I find the letters that come before firstletter = 'Q', which is stored in predecessors. The set prevents double counting for input with repeated letters.

Then, we assume that each letter in predecessors acts as a prefix. If I omit that prefix from the string and find the sum of permutations of the remaining letters, we find the number of permutations that must appear before the initial input's first letter. Recurse, then sum the results, and you end up with the start position.

Answer 3

Your bottleneck resides in the fact that the number of permutations of a list of N items is N! (N factorial). This number grows very fast as the input increases.

The first optimisation you can do is that you do not have to store all the permutations.
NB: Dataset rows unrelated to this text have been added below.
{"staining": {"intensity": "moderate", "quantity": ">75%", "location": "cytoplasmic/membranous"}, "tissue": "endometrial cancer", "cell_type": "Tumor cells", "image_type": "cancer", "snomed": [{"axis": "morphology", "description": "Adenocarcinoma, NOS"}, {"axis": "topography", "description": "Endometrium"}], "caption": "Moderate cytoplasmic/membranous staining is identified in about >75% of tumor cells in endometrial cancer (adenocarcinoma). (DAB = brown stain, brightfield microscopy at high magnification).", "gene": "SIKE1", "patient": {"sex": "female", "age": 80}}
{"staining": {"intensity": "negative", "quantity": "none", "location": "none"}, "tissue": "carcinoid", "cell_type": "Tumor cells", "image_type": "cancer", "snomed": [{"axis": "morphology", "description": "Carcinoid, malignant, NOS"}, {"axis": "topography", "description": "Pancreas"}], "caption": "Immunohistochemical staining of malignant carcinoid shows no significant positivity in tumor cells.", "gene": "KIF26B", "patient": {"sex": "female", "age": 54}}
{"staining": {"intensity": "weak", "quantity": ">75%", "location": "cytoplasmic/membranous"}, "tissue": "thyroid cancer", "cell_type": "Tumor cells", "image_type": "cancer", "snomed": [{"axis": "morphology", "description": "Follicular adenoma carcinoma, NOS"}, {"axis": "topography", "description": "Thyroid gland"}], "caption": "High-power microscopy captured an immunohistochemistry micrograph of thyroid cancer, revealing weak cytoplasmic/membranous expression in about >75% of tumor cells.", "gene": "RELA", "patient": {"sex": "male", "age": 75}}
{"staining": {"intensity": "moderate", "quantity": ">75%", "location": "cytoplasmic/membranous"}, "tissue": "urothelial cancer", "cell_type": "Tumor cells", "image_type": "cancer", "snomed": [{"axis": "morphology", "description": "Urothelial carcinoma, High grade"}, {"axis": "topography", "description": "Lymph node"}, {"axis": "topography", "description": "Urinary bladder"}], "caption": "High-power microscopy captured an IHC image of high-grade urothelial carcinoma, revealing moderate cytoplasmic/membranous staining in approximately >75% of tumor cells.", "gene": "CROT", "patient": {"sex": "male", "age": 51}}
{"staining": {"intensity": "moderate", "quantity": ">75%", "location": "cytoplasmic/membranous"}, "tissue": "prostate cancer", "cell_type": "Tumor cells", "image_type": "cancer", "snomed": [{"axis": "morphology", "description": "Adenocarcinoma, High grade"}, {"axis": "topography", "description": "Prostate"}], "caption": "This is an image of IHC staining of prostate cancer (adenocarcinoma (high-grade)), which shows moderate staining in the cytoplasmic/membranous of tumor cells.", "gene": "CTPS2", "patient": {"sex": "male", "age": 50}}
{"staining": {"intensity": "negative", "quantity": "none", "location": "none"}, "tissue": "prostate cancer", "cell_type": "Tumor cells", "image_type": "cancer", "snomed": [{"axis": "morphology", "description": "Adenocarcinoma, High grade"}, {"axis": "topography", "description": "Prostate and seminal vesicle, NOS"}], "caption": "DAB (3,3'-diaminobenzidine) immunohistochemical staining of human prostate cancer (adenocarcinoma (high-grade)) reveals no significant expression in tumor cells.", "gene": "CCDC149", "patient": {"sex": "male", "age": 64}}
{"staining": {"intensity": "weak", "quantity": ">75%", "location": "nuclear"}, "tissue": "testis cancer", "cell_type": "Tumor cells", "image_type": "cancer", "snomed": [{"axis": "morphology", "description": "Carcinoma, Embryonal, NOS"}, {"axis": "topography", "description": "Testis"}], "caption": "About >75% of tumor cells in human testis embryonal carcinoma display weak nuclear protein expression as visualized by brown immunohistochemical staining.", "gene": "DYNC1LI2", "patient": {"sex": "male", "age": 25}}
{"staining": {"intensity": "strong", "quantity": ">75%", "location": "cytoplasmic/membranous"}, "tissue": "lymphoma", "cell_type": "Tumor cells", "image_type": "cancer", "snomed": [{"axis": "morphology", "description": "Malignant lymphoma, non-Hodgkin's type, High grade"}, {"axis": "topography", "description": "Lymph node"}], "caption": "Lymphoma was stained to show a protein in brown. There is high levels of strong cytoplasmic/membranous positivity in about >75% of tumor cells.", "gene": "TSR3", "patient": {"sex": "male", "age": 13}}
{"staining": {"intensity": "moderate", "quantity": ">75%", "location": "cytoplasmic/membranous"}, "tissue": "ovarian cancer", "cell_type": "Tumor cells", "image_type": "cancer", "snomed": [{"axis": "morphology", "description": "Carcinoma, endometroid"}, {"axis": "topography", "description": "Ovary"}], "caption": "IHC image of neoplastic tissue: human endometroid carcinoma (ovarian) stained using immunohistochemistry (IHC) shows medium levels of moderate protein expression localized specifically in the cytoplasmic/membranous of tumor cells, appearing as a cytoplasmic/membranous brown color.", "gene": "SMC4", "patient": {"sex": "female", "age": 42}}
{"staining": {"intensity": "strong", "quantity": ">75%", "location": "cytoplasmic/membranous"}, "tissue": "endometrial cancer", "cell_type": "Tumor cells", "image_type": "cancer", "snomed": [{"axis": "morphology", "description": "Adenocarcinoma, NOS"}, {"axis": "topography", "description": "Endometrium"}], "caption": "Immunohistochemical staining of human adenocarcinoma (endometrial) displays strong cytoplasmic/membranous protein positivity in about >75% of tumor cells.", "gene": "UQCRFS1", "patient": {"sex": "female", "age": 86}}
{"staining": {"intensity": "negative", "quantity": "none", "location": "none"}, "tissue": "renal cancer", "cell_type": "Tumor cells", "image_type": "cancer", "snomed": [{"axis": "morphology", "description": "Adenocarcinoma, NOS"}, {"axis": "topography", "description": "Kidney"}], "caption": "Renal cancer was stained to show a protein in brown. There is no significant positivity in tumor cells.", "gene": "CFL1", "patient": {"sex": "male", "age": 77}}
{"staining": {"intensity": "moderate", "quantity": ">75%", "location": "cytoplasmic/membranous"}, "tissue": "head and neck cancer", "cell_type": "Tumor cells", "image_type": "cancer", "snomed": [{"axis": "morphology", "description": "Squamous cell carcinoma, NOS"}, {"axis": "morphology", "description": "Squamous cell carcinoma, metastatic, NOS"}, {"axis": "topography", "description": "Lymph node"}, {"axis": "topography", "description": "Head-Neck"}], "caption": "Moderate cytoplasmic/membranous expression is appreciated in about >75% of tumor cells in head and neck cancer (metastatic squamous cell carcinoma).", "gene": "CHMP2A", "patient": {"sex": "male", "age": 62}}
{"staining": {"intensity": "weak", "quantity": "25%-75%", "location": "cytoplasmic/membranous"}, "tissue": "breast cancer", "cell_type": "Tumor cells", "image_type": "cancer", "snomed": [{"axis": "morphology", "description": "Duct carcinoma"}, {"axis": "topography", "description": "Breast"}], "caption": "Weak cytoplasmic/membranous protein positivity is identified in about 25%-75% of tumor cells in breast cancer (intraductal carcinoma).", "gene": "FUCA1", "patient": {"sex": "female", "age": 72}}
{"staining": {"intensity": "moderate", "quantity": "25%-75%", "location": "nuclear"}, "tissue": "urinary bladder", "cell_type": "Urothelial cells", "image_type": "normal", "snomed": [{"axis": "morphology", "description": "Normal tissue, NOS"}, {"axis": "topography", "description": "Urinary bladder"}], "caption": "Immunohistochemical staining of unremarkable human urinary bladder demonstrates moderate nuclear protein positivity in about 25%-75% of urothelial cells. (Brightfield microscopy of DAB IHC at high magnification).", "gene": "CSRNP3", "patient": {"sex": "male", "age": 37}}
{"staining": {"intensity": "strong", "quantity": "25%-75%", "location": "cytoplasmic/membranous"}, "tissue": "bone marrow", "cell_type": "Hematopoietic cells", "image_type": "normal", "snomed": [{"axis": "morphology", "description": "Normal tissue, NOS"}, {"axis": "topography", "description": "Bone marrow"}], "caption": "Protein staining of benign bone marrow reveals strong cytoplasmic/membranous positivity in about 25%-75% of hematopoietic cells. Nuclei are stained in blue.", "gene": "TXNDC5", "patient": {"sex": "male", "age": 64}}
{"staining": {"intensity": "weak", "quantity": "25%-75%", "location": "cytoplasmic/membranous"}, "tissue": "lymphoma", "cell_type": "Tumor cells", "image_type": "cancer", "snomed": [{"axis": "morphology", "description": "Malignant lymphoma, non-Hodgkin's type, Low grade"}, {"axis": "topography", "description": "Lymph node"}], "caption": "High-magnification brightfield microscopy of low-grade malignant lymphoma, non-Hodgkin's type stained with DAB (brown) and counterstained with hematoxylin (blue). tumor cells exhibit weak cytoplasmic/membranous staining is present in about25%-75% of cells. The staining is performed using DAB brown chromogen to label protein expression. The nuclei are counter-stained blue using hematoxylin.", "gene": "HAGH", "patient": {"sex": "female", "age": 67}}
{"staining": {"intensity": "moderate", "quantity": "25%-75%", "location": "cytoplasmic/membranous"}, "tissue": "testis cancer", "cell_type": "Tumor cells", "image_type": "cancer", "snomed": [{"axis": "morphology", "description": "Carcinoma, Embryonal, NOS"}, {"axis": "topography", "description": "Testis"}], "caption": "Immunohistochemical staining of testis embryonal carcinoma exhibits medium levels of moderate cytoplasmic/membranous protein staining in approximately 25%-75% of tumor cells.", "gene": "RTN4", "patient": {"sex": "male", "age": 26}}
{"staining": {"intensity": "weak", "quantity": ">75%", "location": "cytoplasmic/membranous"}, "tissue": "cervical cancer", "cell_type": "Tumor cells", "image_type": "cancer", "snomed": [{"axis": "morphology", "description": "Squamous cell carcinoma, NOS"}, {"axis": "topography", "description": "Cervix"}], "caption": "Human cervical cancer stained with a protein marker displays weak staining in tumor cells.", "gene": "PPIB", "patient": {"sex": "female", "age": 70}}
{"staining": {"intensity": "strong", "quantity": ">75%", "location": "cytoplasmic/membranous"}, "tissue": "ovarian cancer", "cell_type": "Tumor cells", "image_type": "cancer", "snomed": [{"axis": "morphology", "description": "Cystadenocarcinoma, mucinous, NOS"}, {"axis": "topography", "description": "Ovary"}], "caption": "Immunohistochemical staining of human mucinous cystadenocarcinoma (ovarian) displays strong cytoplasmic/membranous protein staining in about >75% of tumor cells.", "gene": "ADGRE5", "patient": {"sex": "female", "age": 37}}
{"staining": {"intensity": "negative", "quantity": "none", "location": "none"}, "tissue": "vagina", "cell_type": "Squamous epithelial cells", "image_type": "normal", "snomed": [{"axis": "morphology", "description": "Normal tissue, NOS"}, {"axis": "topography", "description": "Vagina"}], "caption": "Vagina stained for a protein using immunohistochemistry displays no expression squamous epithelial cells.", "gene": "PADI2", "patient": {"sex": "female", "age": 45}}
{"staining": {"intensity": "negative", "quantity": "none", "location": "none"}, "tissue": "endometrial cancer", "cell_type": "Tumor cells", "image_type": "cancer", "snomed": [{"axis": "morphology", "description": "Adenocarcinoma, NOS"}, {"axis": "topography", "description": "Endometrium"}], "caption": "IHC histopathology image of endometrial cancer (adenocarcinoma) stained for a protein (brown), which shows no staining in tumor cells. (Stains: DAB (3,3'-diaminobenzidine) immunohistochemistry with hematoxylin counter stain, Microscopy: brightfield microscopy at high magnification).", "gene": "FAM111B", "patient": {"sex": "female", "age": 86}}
Here is a recursive solution that produces all the permutations already sorted. The "trick" is to sort the letters of the word before generating the permutations.

def permutations_sorted( list_chars ):
  if len(list_chars) == 1:  # only one permutation for a 1-character string     
    yield list_chars
  elif len(list_chars) > 1:
    list_chars.sort()
    for i in range(len(list_chars)):
      # use each character as first position (i=index)                          
      head_char = None
      tail_list = []
      for j,c in enumerate(list_chars):
        if i==j:
          head_char = c
        else:
          tail_list.append(c)
      # recursive call, find all permutations of remaining                      
      for tail_perm in permutations_sorted(tail_list):
        yield [ head_char ] + tail_perm

def puzzle( s ):
  print "puzzle %s" % s
  results = []
  for i,p_list in enumerate(permutations_sorted(list(s))):
    p_str = "".join(p_list)
    if p_str == s:
      results.append( i+1 )
  print "string %s was seen at position%s %s" % (
    s,
    "s" if len(results) > 1 else "",
    ",".join(["%d" % i for i in results])
  )
  print ""


if __name__ == '__main__':
  puzzle("ABC")       

Still, that program takes a long time to run when the input is large. On my computer (2.5 GHz Intel core i5)

• Input = "ABC" (3 characters): 0.03 seconds
• Input = "QUESTION" (8 characters): 0.329 seconds
• Input = "QUESTIONS" (9 characters): 2.848 seconds
• Input = "BOOKKEEPER" (10 characters): 30.47 seconds

The only way to "beat the clock" is to figure a way to compute the position of the string without generating all the permutations.

See the comment by Evert above.

N.B. When the input contains letters that are repeated, the initial string is seen at more than one place. I assume you have to report only the first occurence.